9来年の利下げ幅の見通しが9月時点の0.5%より拡大したため、一気に早期利下げ期待が高まり、FOMC前に1ドル=145円台だったドルは142円台半ばに下落しました。翌14日には米10年債利回りは4%割れとなり、一時1ドル=141円を割れ、140円台後半のドル安円高となりました。
* FOMC金利見通し(12月)
2023年末5.375%(中央値、9月時点の見通し5.625%から0.25%の下方修正)
2024年末4.625%(中央値、9月時点の見通し5.125%から0.50%の下方修正)
2023年から2024年の低下幅 0.75%(=5.375~4.625%、0.25%刻みで年3回の利下げ見通し)
9月時点の2024年への低下幅 0.5%(=5.625~5.125%、0.25%刻みで年2回の利下げ見通し)
そして11日には、日銀が年内にマイナス金利を解除するとの市場観測を関係者の話として否定する報道が流れました。また、15日にはFRBの早期利下げ観測も、ニューヨーク連邦準備銀行のウィリアムズ総裁が「利下げはそれほど議論していない」と発言し、やや後退しました。1ドル=142円台に戻しましたが、日銀会合が控えているため戻りも限定的でした。
植田総裁の慎重姿勢でマイナス金利解除1月の見方も後退
18~19日の日銀の金融政策決定会合では、事前に報道が流れた通り、現状維持が決定され、19日正午前に発表されました。市場の一部が期待していたマイナス金利の解除はなく、フォワードガイダンス(金融政策の先行き指針)の変更もありませんでした。この決定で、1ドル=143円台半ばのドル高円安になりました。
植田総裁の会合後の記者会見が始まり、「基調的な物価上昇率、2%に向け上昇する確度高まっている」との発言が伝わると、瞬間的に1ドル=142.55円付近まで円が急騰したものの、すぐに143円台に戻しました。

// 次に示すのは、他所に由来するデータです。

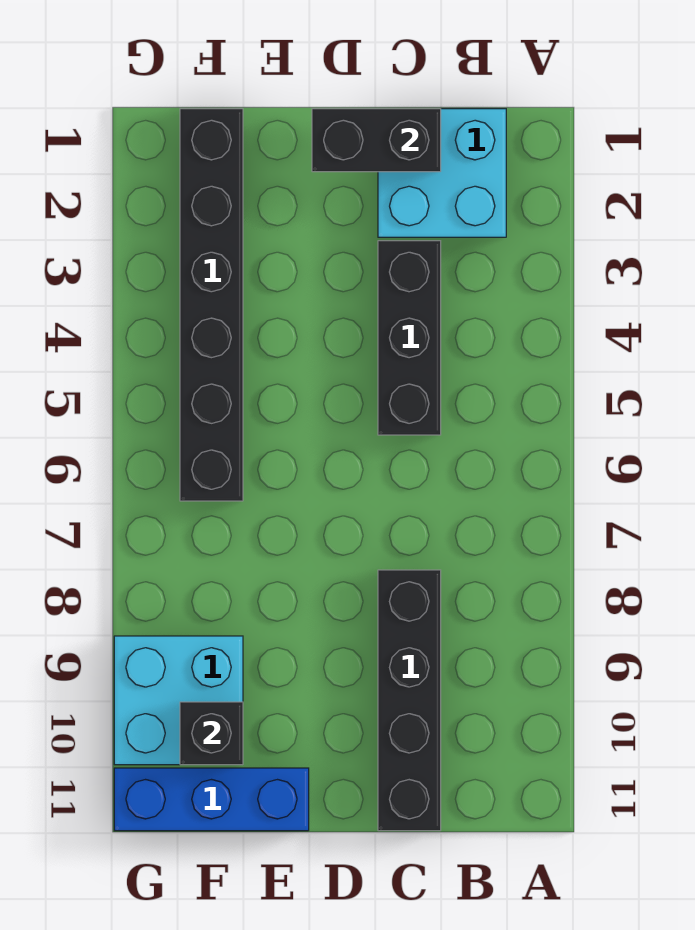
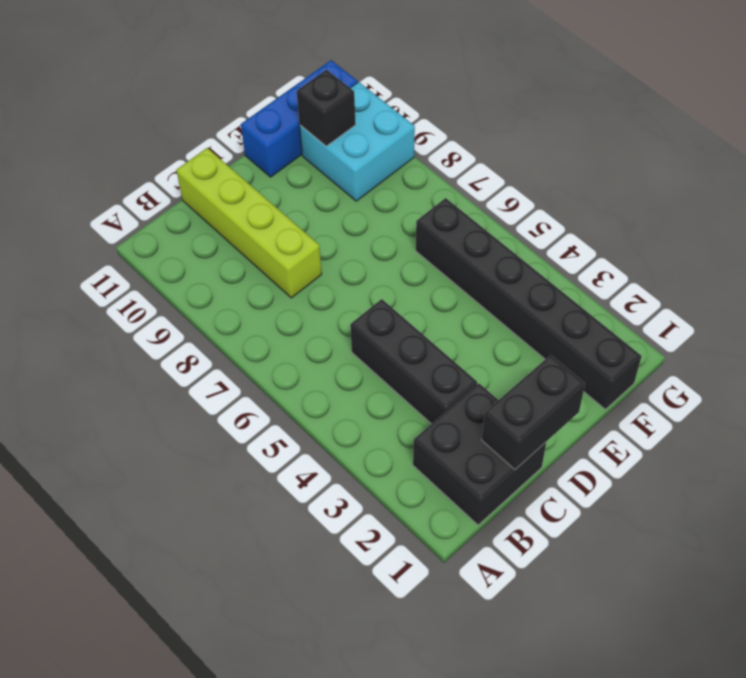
cyan brick B1:C2 level 1 -> black brick B1:C2 level 1
black brick C8:C11 level 1 -> lime brick C8:C11 level 1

植田総裁は緩和策からの出口戦略については、「もう少し(賃金と物価の)情報を見たい」と述べた上で、「確度の高い姿を示すことは困難だ」と述べました。来年1月会合でのマイナス金利解除の可能性は、「1月後半の決定会合までに入ってくる新しい情報次第。新しいデータはそんなに多くない」と慎重な姿勢を示しました。また、FRBの利下げ前に政策変更を行う可能性については、「米国が動きそうだからといって、焦って政策変更するのは不適切だ」と指摘しました。
7日のチャレンジング発言については、「今後の仕事の取り組み姿勢について、一段と気を引き締めるつもりで発言した」と明らかにし、市場の早期マイナス金利解除に対する思惑を否定しました。
植田総裁の発言を受けて、一部で期待されていた1月のマイナス金利解除の期待も後退し、ドルは買い戻され、欧州市場では1ドル=144.95円近辺まで円安が進みました。
しかし、1ドル=145円付近ではドル売り意欲も強く、米長期金利の低下とともにドルは売られ、1ドル=143円台後半に押し戻されました。